[Dataset entries]

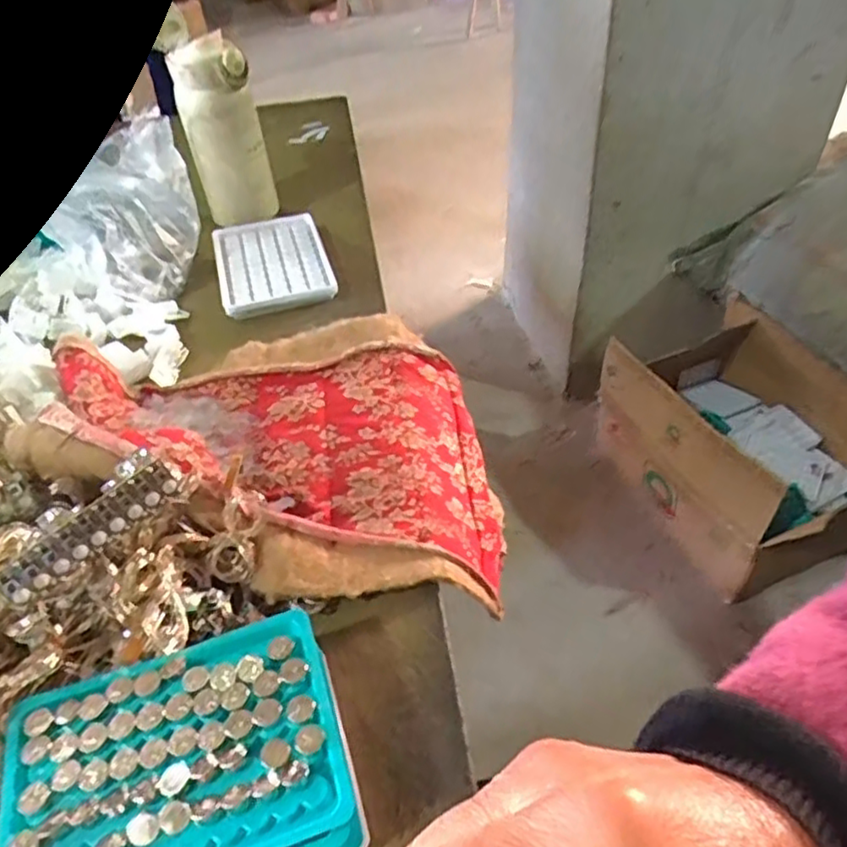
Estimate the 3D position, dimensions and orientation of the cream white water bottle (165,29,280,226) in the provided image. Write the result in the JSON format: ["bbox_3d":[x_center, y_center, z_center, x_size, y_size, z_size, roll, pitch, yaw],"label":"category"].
[{"bbox_3d":[-0.183,-0.270,0.631,0.055,0.154,0.061,28,52,29],"label":"cream white water bottle"}]

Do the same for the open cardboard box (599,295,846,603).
[{"bbox_3d":[0.554,0.021,1.152,0.325,0.251,0.463,-20,46,-16],"label":"open cardboard box"}]

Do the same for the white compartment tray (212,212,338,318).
[{"bbox_3d":[-0.139,-0.149,0.612,0.096,0.011,0.144,-14,45,-10],"label":"white compartment tray"}]

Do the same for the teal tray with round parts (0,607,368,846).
[{"bbox_3d":[-0.100,0.149,0.284,0.131,0.044,0.105,-16,45,-12],"label":"teal tray with round parts"}]

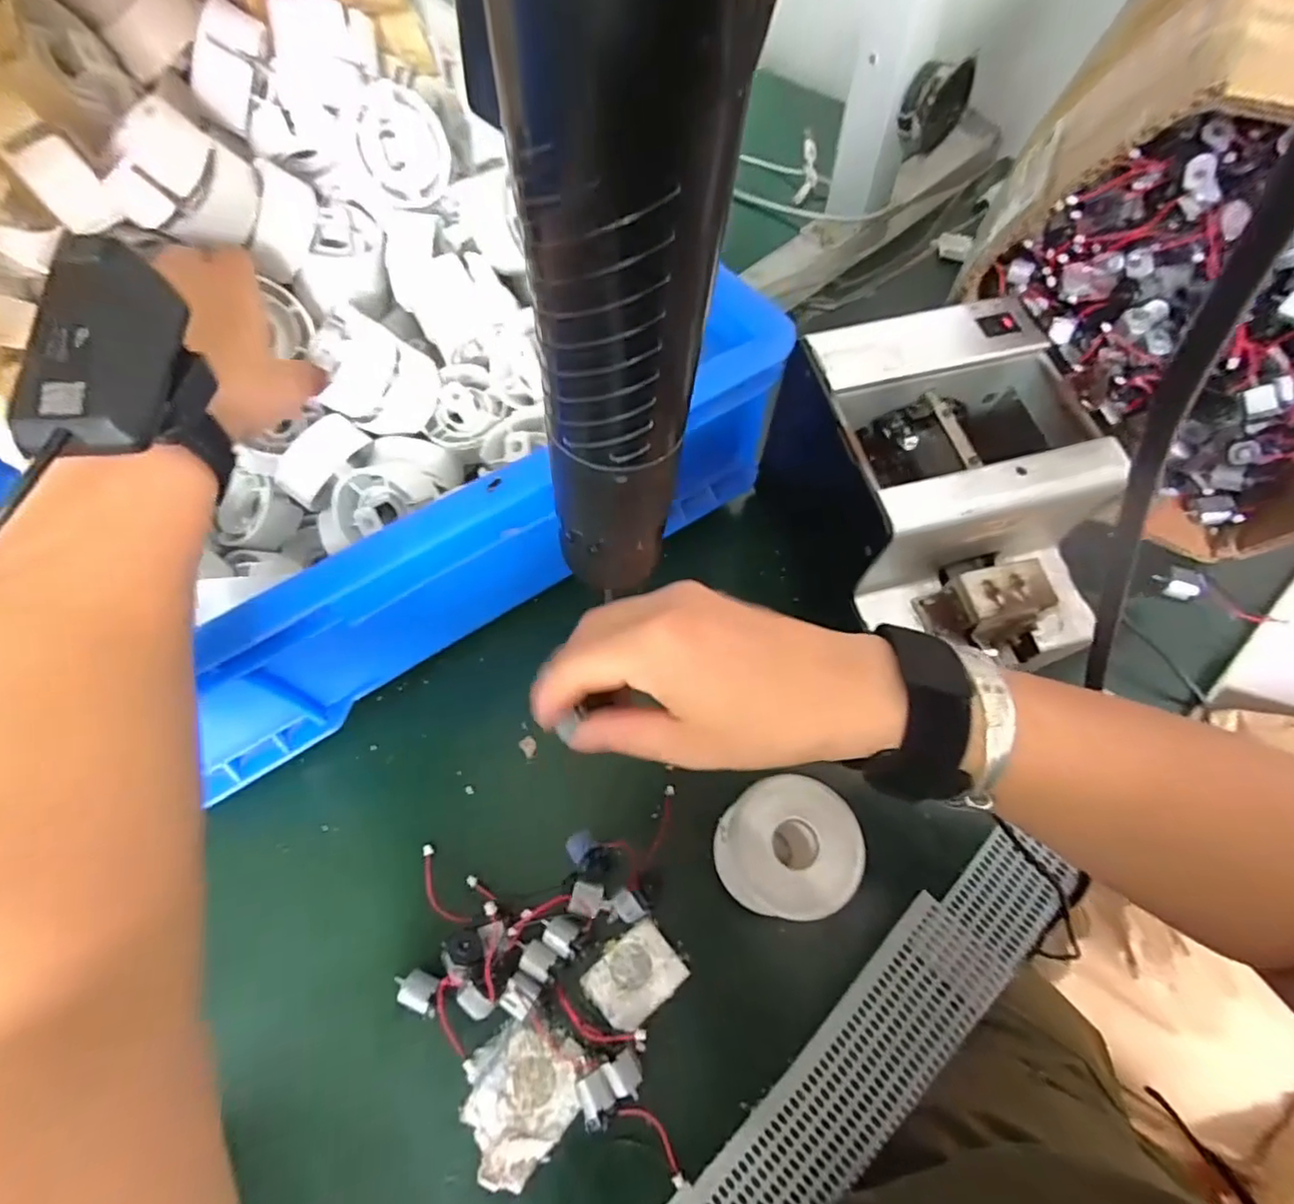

- Task requirements:
Would you give the records again exactly, dropping the pictures?

- The answer:
Estimate the 3D position, dimensions and orientation of the cream white water bottle (165,29,280,226) in the provided image. Write the result in the JSON format: ["bbox_3d":[x_center, y_center, z_center, x_size, y_size, z_size, roll, pitch, yaw],"label":"category"].
[{"bbox_3d":[-0.183,-0.270,0.631,0.055,0.154,0.061,28,52,29],"label":"cream white water bottle"}]

Do the same for the open cardboard box (599,295,846,603).
[{"bbox_3d":[0.554,0.021,1.152,0.325,0.251,0.463,-20,46,-16],"label":"open cardboard box"}]

Do the same for the white compartment tray (212,212,338,318).
[{"bbox_3d":[-0.139,-0.149,0.612,0.096,0.011,0.144,-14,45,-10],"label":"white compartment tray"}]

Do the same for the teal tray with round parts (0,607,368,846).
[{"bbox_3d":[-0.100,0.149,0.284,0.131,0.044,0.105,-16,45,-12],"label":"teal tray with round parts"}]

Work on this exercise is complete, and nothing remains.